== TEXT EXCERPT ==
--- START ---

Social services has its detractors but are best placed to determine what is in the best interest of the child rather than the rather narrow focus on money.
They will determine who is the most appropriate guardian for the child, formalise this arrangement with the appropriate residence order, sort finances such as kinship carers allowance if the grandmother is the formal guardian and set up access/contact with the mother.
I assume both mother and grand-mother aren't too keen on social services contact because it carries with it the risk that the child ends up in the care system if neither is deemed fit.
However, from another perspective, perhaps social services is best placed to focus on the child and give support to both mother and grand-mother rather than let the child be a source of income for a mother who can't apparently cope with raising the child and only sees the child when they fancy.
As far as i am aware, social services were involved a few years ago when the grandparents took the child from the mother who was involved with an 'undesirable' - drug paraphanaelia left around the house, dog faeces etc. Mother at that time did not stop the grandparents doing this and actually stated it was in the child's best interests but didnt leave the dirty house etc and put her child first but left the child with the grandparents!0 -
Do SS know that effectively the mother has abandoned the child for lifestyle issues and that the grand-mother has no idea where she lives? Or was she a bit more diplomatic than this and SS aren't clued up that they don't know her whereabouts and that the grand-mother is experiencing financial hardship because the mother is retaining around £100 (just a guess) or so a week in benefits that should be spent on the child?

--- END ---

== RECORD SET ==
--- START ---

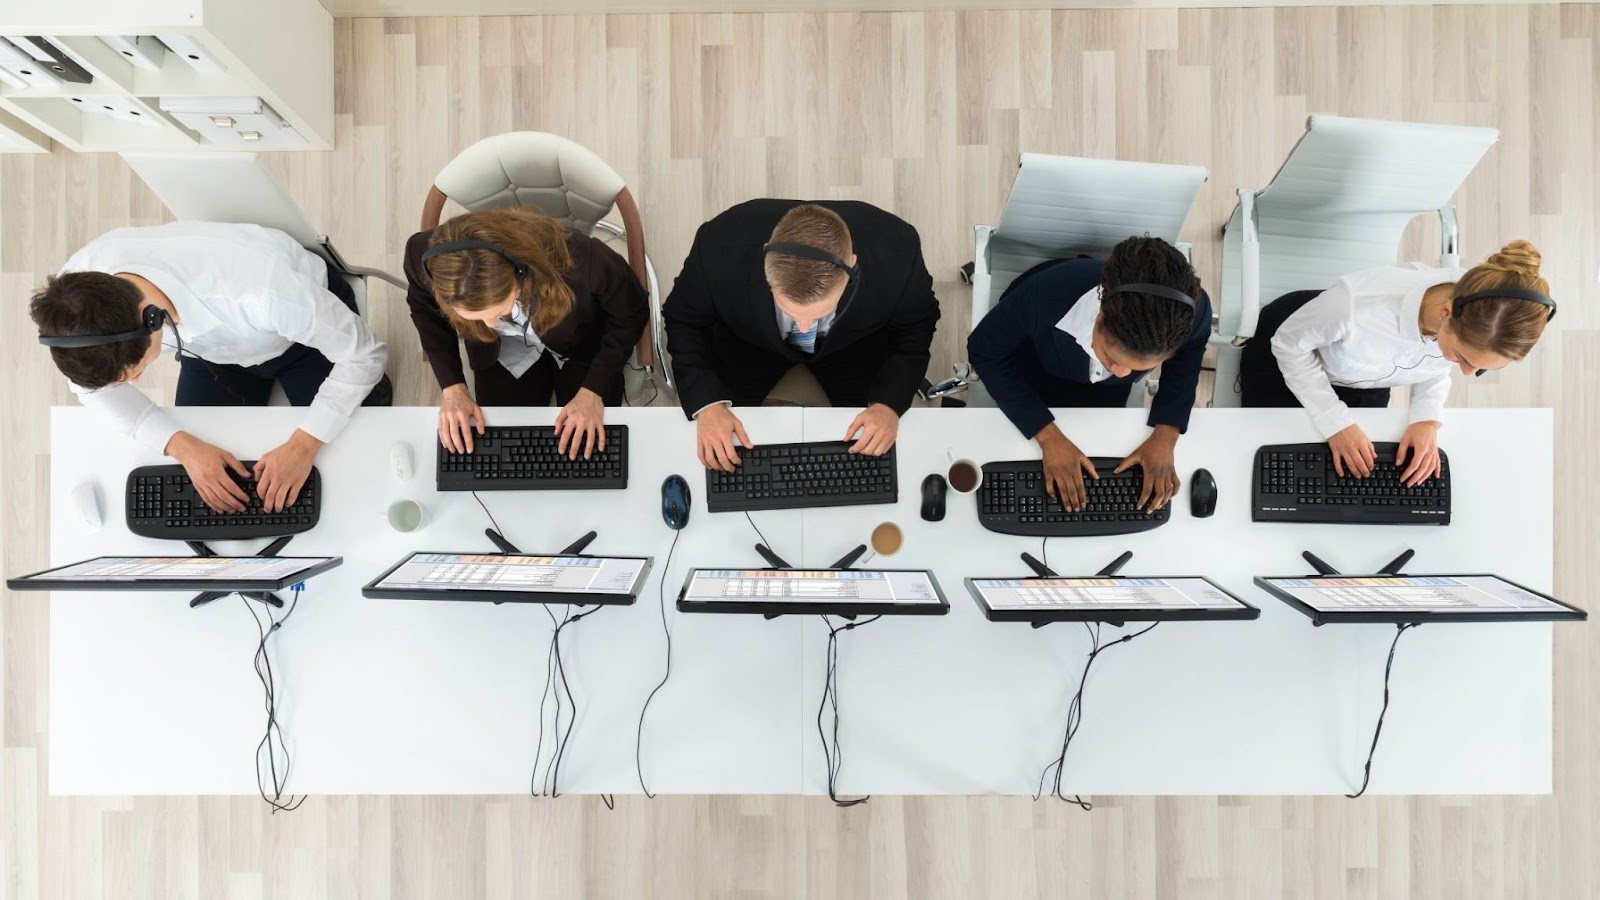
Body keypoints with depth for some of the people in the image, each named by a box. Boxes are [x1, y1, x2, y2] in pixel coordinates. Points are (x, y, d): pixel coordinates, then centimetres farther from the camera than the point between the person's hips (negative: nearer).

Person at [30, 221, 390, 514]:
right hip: (212, 346, 4)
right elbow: (94, 383, -11)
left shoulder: (258, 290, -45)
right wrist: (182, 446, -27)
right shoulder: (79, 287, -29)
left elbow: (364, 353, -31)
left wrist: (303, 444, -35)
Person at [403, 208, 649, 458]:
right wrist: (452, 385, -16)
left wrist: (593, 390, -25)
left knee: (591, 453, 4)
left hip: (582, 344, -1)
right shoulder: (425, 256, -33)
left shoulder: (582, 262, -43)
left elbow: (632, 314, -21)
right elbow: (424, 308, -7)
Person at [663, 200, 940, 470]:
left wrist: (889, 402, -31)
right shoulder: (719, 249, -38)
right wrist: (707, 403, -32)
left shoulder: (896, 255, -38)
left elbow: (915, 326, -16)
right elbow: (684, 320, -17)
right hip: (747, 341, 0)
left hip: (855, 343, 1)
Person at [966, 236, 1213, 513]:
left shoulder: (1191, 313, -39)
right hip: (1035, 365, -1)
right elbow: (985, 350, -30)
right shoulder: (1049, 294, -50)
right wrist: (1047, 435, -35)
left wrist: (1165, 434, -26)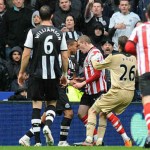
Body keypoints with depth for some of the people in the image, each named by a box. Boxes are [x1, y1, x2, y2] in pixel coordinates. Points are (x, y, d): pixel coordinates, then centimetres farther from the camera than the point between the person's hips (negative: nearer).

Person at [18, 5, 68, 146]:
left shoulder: (33, 32, -3)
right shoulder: (59, 33, 3)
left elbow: (26, 55, -5)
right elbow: (65, 56, 4)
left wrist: (21, 73, 5)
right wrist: (64, 74, 15)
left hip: (37, 75, -1)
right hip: (53, 75, 2)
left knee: (36, 105, 2)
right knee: (52, 103, 17)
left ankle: (37, 141, -3)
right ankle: (48, 125, -12)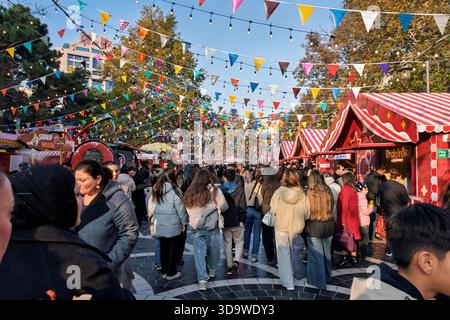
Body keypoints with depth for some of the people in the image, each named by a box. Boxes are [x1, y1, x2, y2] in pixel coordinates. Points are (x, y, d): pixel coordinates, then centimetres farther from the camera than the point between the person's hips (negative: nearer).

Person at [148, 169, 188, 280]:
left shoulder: (155, 190, 4)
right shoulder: (174, 190, -13)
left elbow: (150, 206, 7)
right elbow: (180, 208, -11)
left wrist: (156, 217, 15)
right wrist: (184, 222, -1)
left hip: (159, 225, 6)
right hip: (173, 225, -5)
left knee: (163, 247, 16)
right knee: (173, 248, 7)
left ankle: (164, 271, 28)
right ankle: (171, 273, 16)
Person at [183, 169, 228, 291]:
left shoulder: (190, 193, -2)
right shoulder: (214, 190, -11)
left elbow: (187, 209, 3)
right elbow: (224, 206, -10)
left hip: (196, 227, 2)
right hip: (211, 226, -2)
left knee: (199, 252, 8)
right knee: (213, 249, 20)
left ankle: (202, 279, 7)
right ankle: (211, 270, 38)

--- END ---

== CHECK YOUR UNDERSTANDING ==
1 - In the post about social services, switch "detractors" to "critics" and give the part that opens with the words containing "Social services has" and closes with "focus on money.".
2 - According to the post about social services, what will social services do? List every action named.
3 - In the post about social services, how much does the writer guess the mother keeps in benefits each week?
The records are separate material with no connection to the post about social services.

== SOLUTIONS IN ORDER ==
1 -
Social services has its critics but are best placed to determine what is in the best interest of the child rather than the rather narrow focus on money.

2 -
- Determine who is the most appropriate guardian for the child
- Formalise this arrangement with the appropriate residence order
- Sort finances such as kinship carers allowance if the grandmother is the formal guardian
- Set up access/contact with the mother

3 - Around £100 a week.